2.1.2.2. Eğitimin Toplumsal Amaçları

Kültür, toplumun uzun süre içinde; denemiş, kullanmış ve biriktirmiş olduğu hazine, o toplumun kültürüdür. Toplumun bireyleri tarafından, ortak çabalarla oluşturulmuş bu değerler, davranışlar ve yaşama biçimleri bir toplumun aynı zamanda yaşam kaynağıdır da. Bu ortak değerlerin hem korunmasında, çocuk ve gençlere aktarılmasında hem de yenileştirmesinde eğitim kurumu görev alır (Kıncal, 2011, s. 113).

Sosyolojik açıdan bakıldığında eğitim, sosyalleşmenin özel bir görünümü, özel bir şekli olarak anlaşılmaktadır. Çünkü eğitim, belli amaçlar doğrultusunda kişide belli davranış yetkinliklerini geliştirerek veya istenmeyen bazı davranış ve alışkanlıkları değiştirmek olarak görülmektedir. Eğitimin bir amacı da toplumun kültürel mirasını aktarmak, bireyin sosyalleş mesini sağlamak, yenilikçi ve değişmeyi sağlayıcı elemanlar yetiştirmektir .

2.1.2.3. Eğitimin Siyasal Amaçları

Eğitim, bireylerin düşüncelerini disipline ederek ve belli amaçlar doğrultusunda hareket etmelerini sağlayarak onları güçlerinin üstünde bir potansiyel bir güce ulaştırır. Bunu da bireyleri ben duygusundan biz duygusuna taşıyarak gerçekleştirir. Bireyler dayanışma içinde toplu hareket ederek toplumsal bir güç haline geldiklerinde ortaya çıkan toplumsal gücün kontrolü ve yönlendirilmesi gerekir. Bu noktada toplumu meydana getiren bireylere yönetme ve yönetilme rollerinin öğretilmesi gerekir. Bu bağlamda eğitimin siyasi işlevi başlar. Eğitimin bu işlevi bununla sınırlı değildir. Bundan başka; iyi vatandaş, bilinçli seçmen ve lider yetiştirmeyi hedefler (Kıncal, 2011, s. 114).

11

2.1.2.4. Eğitimin Ekonomik Amaçları

Ekonomi ile eğitim iç içedir.

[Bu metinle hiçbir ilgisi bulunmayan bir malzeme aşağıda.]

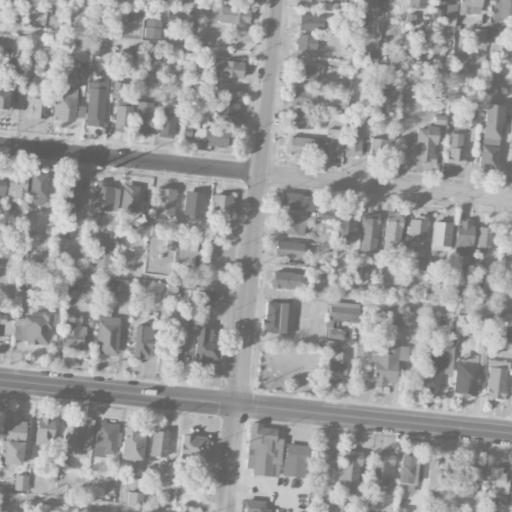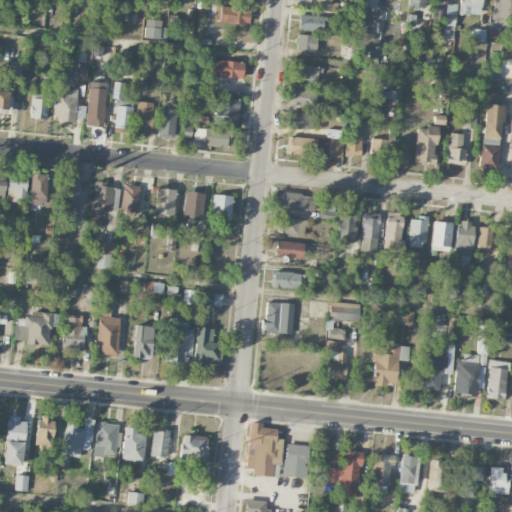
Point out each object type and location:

Ekonomide amaç üretmek, eğitimde amaç ise üretecek nitelikte insan yetiştirmektir. Eğitilmiş insan gücü, ekonomik büyümeyi, teknolojik gelişmeyi, doğal kaynakların ve sermayenin en iyi akılcı biçimde kullanılmasını etkilemiştir. Eğitim kurumları, ekonomik kurumların gereksinimi olan nicelik ve nitelikteki insan gücünü yetiştirmekle toplumun ekonomik kalkınmasına katkıda bulunmuştur (Kıncal, 2011, s. 115)

2.1.3. Eğitimin Çeşitleri

Eğitim oluşum durumuna göre formal (resmi) ve informal (resmi olmayan) olarak aşağıdaki gibi sınıflandırılabilir.

Şekil 1. Eğitimin çeşitleri (Kıncal vd., 2011)

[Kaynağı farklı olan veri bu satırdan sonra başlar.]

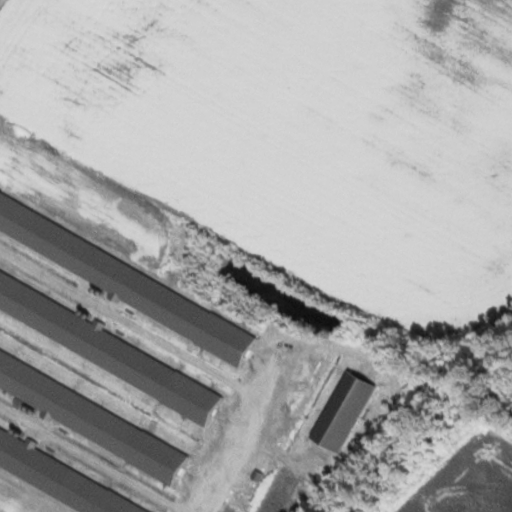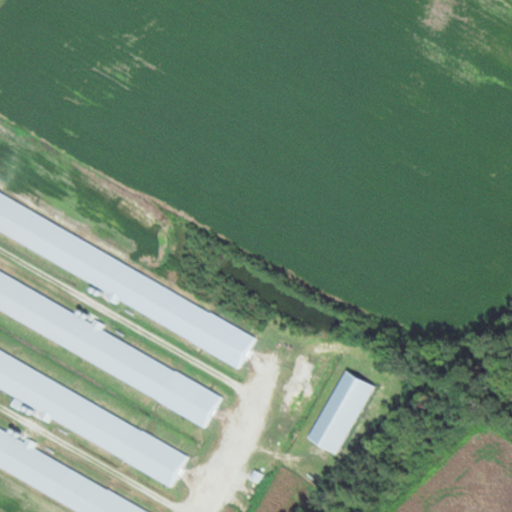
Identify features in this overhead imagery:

2.1.3.1. Formal (Resmi) Eğitim

Planlı, önceden hazırlanmış plan çerçevesinde amaçlı olarak yapılan eğitimdir. Okulda yapılan eğitim-öğretim faaliyetleri bu grupta yer almaktadır. Formal eğitim: amaçlı, programlı ve planlı olmalıdır. Formal eğitimde önceden belirlenmiş hedefler doğrultusunda

12

bireylerin yetiştirilmesi esastır. Formal eğitim 1739 sayılı Milli Eğitim Temel Kanunu’nda örgün ve yaygın olarak ikiye ayrılır (Kıncal, 2011, s. 22).

2.1.3.1.1. Örgün Eğitim

Örgün eğitim; önceden planlanan, amacı ve süreleri bilinen bir programa uygun olarak öğretmen tarafından yürütülen, belli aşamalarında ve sonunda değerlendirilebilen eğitim etkinlikleridir (Doğan, 2003, s. 27).

Okul ya da okul niteliği taşıyan yerlerde Milli Eğitimin amaçlarına göre hazırlanmış eğitim programlarıyla düzenli olarak yapılan eğitimdir. Örgün eğitim okul öncesi eğitimden, lisans üstü düzeyine değin bütün süreci kapsar. Örgün eğitim kurumları; kreşler, anaokulları, ortaokullar, genel ve mesleki teknik liseler, fakülte, enstitü ve yüksekokullardır (Türkoğlu, 1997, s. 6).

2.1.3.1.2. Yaygın Eğitim

Örgün eğitim sistemine hiç girmemiş, herhangi bir kademesinde bulunan veya bu kademelerin birisinden ayrılmış olan bireylere ilgi ve gereksinim duydukları alanlarda verilen eğitimdir. Toplumda örgün eğitimle beraber ve ondan sonra, eğitim yolu ile karşılanabilecek yeni gereksinimler ortaya çıktığında yapılan eğitimdir. Herhangi bir halk eğitim merkezinde yetişkinlere yönelik verilen eğitimler bu duruma örnek gösterilebilir (Kıncal, 2011, s. 23).

Yaygın eğitim, örgün eğitim sistemi dışında kalan her yaştaki bireylere gereksinim duydukları eğitimi sosyal, ekonomik, kültürel ve eğitsel kurumlar aracılığıyla gereksinimlerine uygun biçimde pratik yöntemlerle ve çeşitli programlarla sağlamak üzere örgün eğitime paralel ve onu tamamlayıcı nitelikte eğitimdir (Alkan, Doğan, Sezgin, 2001, s. 6).

2.1.3.2. İnformal (Resmi olmayan) Eğitim

Amaçlı ve planlı olmayan, yaşam süreci içinde kendiliğinden oluşan süreçtir. İnformal eğitim, doğal ortamda kendiliğinden oluşur. Planlı ve programlı değildir. Öğreticiler profesyonel değildir. Mekan veya eğitimin gerçekleştiği ortam belli değildir.

13

İnformal eğitimin öğrenme yolu genelde gözlem ve taklittir. Örneğin, akranlarıyla etkileşimi sonucunda edindikleri davranışlar veya bir kızın annesinden yemek yapmayı öğrenmesi bu tür eğitimler kapsamındadır (Kıncal, 2011, s. 23).